Work instructions — Report how many lines of the data contain the string "badge". Give only the number.

(Document images with their source code)
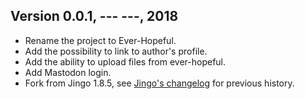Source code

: ## Version 0.0.1, --- ---, 2018

- Rename the project to Ever-Hopeful.
- Add the possibility to link to author's profile.
- Add the ability to upload files from ever-hopeful.
- Add Mastodon login.
- Fork from Jingo 1.8.5, see [Jingo's changelog](https://github.com/claudioc/jingo/blob/master/ChangeLog.md) for previous history.
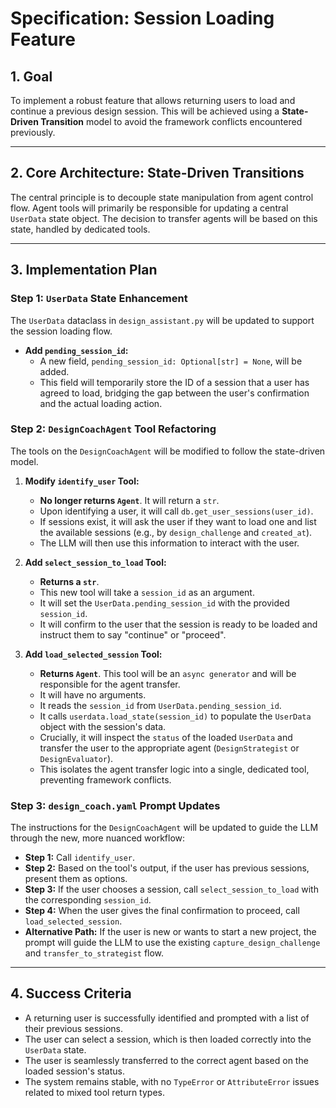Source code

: # Specification: Session Loading Feature

## 1. Goal

To implement a robust feature that allows returning users to load and continue a previous design session. This will be achieved using a **State-Driven Transition** model to avoid the framework conflicts encountered previously.

---

## 2. Core Architecture: State-Driven Transitions

The central principle is to decouple state manipulation from agent control flow. Agent tools will primarily be responsible for updating a central `UserData` state object. The decision to transfer agents will be based on this state, handled by dedicated tools.

---

## 3. Implementation Plan

### Step 1: `UserData` State Enhancement

The `UserData` dataclass in `design_assistant.py` will be updated to support the session loading flow.

-   **Add `pending_session_id`:**
    -   A new field, `pending_session_id: Optional[str] = None`, will be added.
    -   This field will temporarily store the ID of a session that a user has agreed to load, bridging the gap between the user's confirmation and the actual loading action.

### Step 2: `DesignCoachAgent` Tool Refactoring

The tools on the `DesignCoachAgent` will be modified to follow the state-driven model.

1.  **Modify `identify_user` Tool:**
    -   **No longer returns `Agent`**. It will return a `str`.
    -   Upon identifying a user, it will call `db.get_user_sessions(user_id)`.
    -   If sessions exist, it will ask the user if they want to load one and list the available sessions (e.g., by `design_challenge` and `created_at`).
    -   The LLM will then use this information to interact with the user.

2.  **Add `select_session_to_load` Tool:**
    -   **Returns a `str`**.
    -   This new tool will take a `session_id` as an argument.
    -   It will set the `UserData.pending_session_id` with the provided `session_id`.
    -   It will confirm to the user that the session is ready to be loaded and instruct them to say "continue" or "proceed".

3.  **Add `load_selected_session` Tool:**
    -   **Returns `Agent`**. This tool will be an `async generator` and will be responsible for the agent transfer.
    -   It will have no arguments.
    -   It reads the `session_id` from `UserData.pending_session_id`.
    -   It calls `userdata.load_state(session_id)` to populate the `UserData` object with the session's data.
    -   Crucially, it will inspect the `status` of the loaded `UserData` and transfer the user to the appropriate agent (`DesignStrategist` or `DesignEvaluator`).
    -   This isolates the agent transfer logic into a single, dedicated tool, preventing framework conflicts.

### Step 3: `design_coach.yaml` Prompt Updates

The instructions for the `DesignCoachAgent` will be updated to guide the LLM through the new, more nuanced workflow:

-   **Step 1:** Call `identify_user`.
-   **Step 2:** Based on the tool's output, if the user has previous sessions, present them as options.
-   **Step 3:** If the user chooses a session, call `select_session_to_load` with the corresponding `session_id`.
-   **Step 4:** When the user gives the final confirmation to proceed, call `load_selected_session`.
-   **Alternative Path:** If the user is new or wants to start a new project, the prompt will guide the LLM to use the existing `capture_design_challenge` and `transfer_to_strategist` flow.

---

## 4. Success Criteria

-   A returning user is successfully identified and prompted with a list of their previous sessions.
-   The user can select a session, which is then loaded correctly into the `UserData` state.
-   The user is seamlessly transferred to the correct agent based on the loaded session's status.
-   The system remains stable, with no `TypeError` or `AttributeError` issues related to mixed tool return types. 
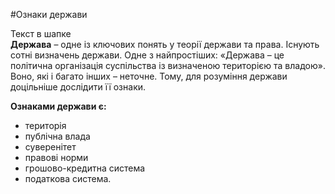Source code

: #Ознаки держави

<div class="eoz-wrap">
<span class="eoz">Текст в шапке</span>
<div class="eoz-text">
<b>Держава</b> – одне із ключових понять у теорії держави та права. Існують сотні визначень держави. Одне з найпростіших: «Держава – це політична організація суспільства із визначеною територією та владою». Воно, які і багато інших – неточне. Тому, для розуміння держави доцільніше дослідити її ознаки.
</div>
</div>

<p><b>Ознаками держави є:</b></p>
<ul>
<li>територія</li>
<li>публічна влада</li>
<li>суверенітет</li>
<li>правові норми</li>
<li>грошово-кредитна система</li>
<li>податкова система. </li>
</ul>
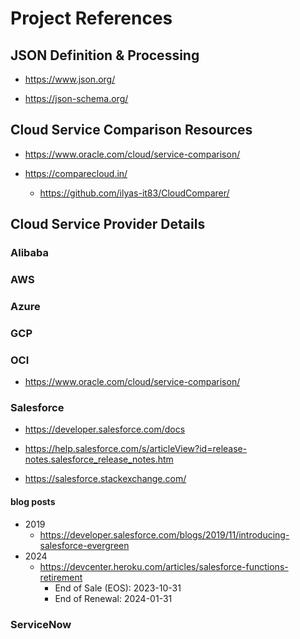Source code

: 
# Project References 


## JSON Definition & Processing

- https://www.json.org/

- https://json-schema.org/


## Cloud Service Comparison Resources

- https://www.oracle.com/cloud/service-comparison/

- https://comparecloud.in/
  + https://github.com/ilyas-it83/CloudComparer/





## Cloud Service Provider Details 

### Alibaba


### AWS 


### Azure 


### GCP 


### OCI 
- https://www.oracle.com/cloud/service-comparison/


### Salesforce

- https://developer.salesforce.com/docs

- https://help.salesforce.com/s/articleView?id=release-notes.salesforce_release_notes.htm

- https://salesforce.stackexchange.com/


#### blog posts
- 2019
  + https://developer.salesforce.com/blogs/2019/11/introducing-salesforce-evergreen
- 2024
  + https://devcenter.heroku.com/articles/salesforce-functions-retirement
    * End of Sale (EOS): 2023-10-31 
    * End of Renewal: 2024-01-31 


### ServiceNow 




 
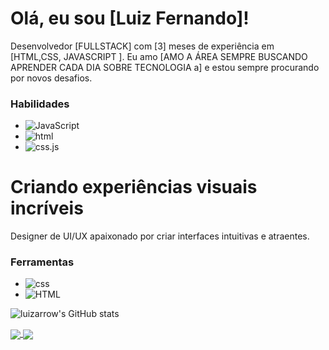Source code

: # Olá, eu sou [Luiz Fernando]!
Desenvolvedor [FULLSTACK] com [3] meses de experiência em [HTML,CSS, JAVASCRIPT ]. Eu amo [AMO A ÁREA SEMPRE BUSCANDO APRENDER CADA DIA SOBRE TECNOLOGIA a] e estou sempre procurando por novos desafios.
### Habilidades
* ![JavaScript](https://img.shields.io/badge/JavaScript-F7DF1E?style=for-the-badge&logo=javascript&logoColor=black)
* ![html](https://img.shields.io/badge/html-61DAFB?style=for-the-badge&logo=html&logoColor=black)
* ![css.js](https://img.shields.io/badge/css.js-339933?style=for-the-badge&logo=css.js&logoColor=white)
# Criando experiências visuais incríveis
Designer de UI/UX apaixonado por criar interfaces intuitivas e atraentes.
### Ferramentas
* ![css](https://img.shields.io/badge/css-F7DC6F?style=for-the-css&logo=sketch&logoColor=black)
* ![HTML](https://img.shields.io/badge/html-F24E1E?style=for-the-badge&logo=html&logoColor=white)



![luizarrow's GitHub stats](https://github-readme-stats.vercel.app/api?username=luizarrow&show_icons=true&theme=radical)

<a href="https://github.com/anuraghazra/github-readme-stats">
  <img align="center" src="https://github-readme-stats.vercel.app/api/pin/?username=anuraghazra&repo=github-readme-stats" />
</a>
<a href="https://github.com/anuraghazra/convoychat">
  <img align="center" src="https://github-readme-stats.vercel.app/api/pin/?username=anuraghazra&repo=convoychat" />
</a>
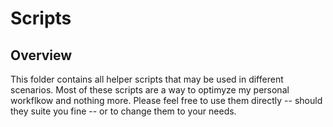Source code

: # Scripts

## Overview

This folder contains all helper scripts that may be used in different 
scenarios.
Most of these scripts are a way to optimyze my personal workflkow and nothing
more.
Please feel free to use them directly -- should they suite you fine -- or to
change them to your needs.

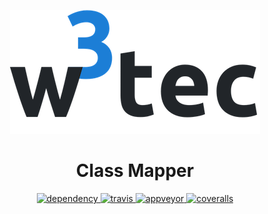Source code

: <p align="center">
  <img src="./icon.png" alt="w3tec" width="400" />
</p>

<h1 align="center">Class Mapper</h1>

<p align="center">
  <a href="https://david-dm.org/w3tecch/class-mapper">
    <img src="https://david-dm.org/w3tecch/class-mapper/status.svg?style=flat" alt="dependency" />
  </a>
  <a href="https://travis-ci.org/w3tecch/class-mapper">
    <img src="https://travis-ci.org/w3tecch/class-mapper.svg?branch=master" alt="travis" />
  </a>
  <a href="https://ci.appveyor.com/project/DaNautilus/class-mapper/branch/master">
    <img src="https://ci.appveyor.com/api/projects/status/jkcquiufl9us4epw/branch/master?svg=true" alt="appveyor" />
  </a>
  <a href="https://coveralls.io/github/w3tecch/class-mapper?branch=master">
    <img src="https://coveralls.io/repos/github/w3tecch/class-mapper/badge.svg?branch=master" alt="coveralls" />
  </a>
</p>
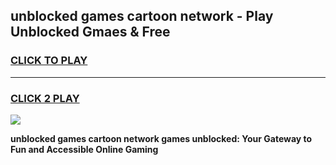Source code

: 
## unblocked games cartoon network - Play Unblocked Gmaes & Free
<h3>
<a href="https://news.freeplayer.one?title=unblocked_games_cartoon_network&ref=23F">CLICK TO PLAY</a></h3>
<hr>

<h3>
<a href="https://news.freeplayer.one?title=unblocked_games_cartoon_network&ref=23F">CLICK 2 PLAY</a>
  
</h3>

<a href="https://news.freeplayer.one?title=unblocked_games_cartoon_network&ref=23F/"><img src="https://clearcache.store/games.png"></a>


**unblocked games cartoon network games unblocked: Your Gateway to Fun and Accessible Online Gaming**
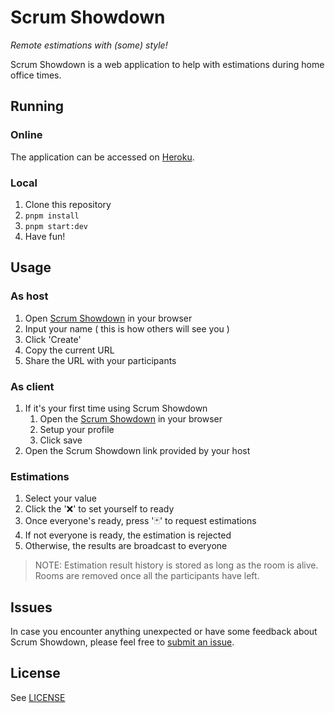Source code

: # Scrum Showdown

_Remote estimations with (some) style!_

Scrum Showdown is a web application to help with estimations during home office times.

## Running

### Online 

The application can be accessed on [Heroku](https://scrumshowdown.herokuapp.com/).

### Local

1. Clone this repository
1. `pnpm install`
1. `pnpm start:dev`
1. Have fun!

## Usage

### As host

1. Open [Scrum Showdown](https://scrumshowdown.herokuapp.com/) in your browser
1. Input your name ( this is how others will see you )
1. Click 'Create'
1. Copy the current URL
1. Share the URL with your participants

### As client

1. If it's your first time using Scrum Showdown
    1. Open the [Scrum Showdown](https://scrumshowdown.herokuapp.com/) in your browser
    1. Setup your profile
    1. Click save
1. Open the Scrum Showdown link provided by your host

### Estimations

1. Select your value
1. Click the '❌' to set yourself to ready
1. Once everyone's ready, press '🃏' to request estimations
1. If not everyone is ready, the estimation is rejected
1. Otherwise, the results are broadcast to everyone

> NOTE: Estimation result history is stored as long as the room is alive. Rooms are removed once all the participants have left.

## Issues

In case you encounter anything unexpected or have some feedback about Scrum Showdown, please feel free to [submit an issue](https://github.com/elementbound/scrumshowdown/issues).

## License

See [LICENSE](LICENSE)
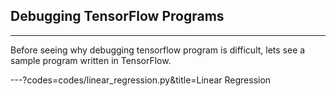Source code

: ## Debugging TensorFlow Programs

---

Before seeing why debugging tensorflow program is difficult, lets see a sample program written in TensorFlow.

---?codes=codes/linear_regression.py&title=Linear Regression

Response for this exercise — 6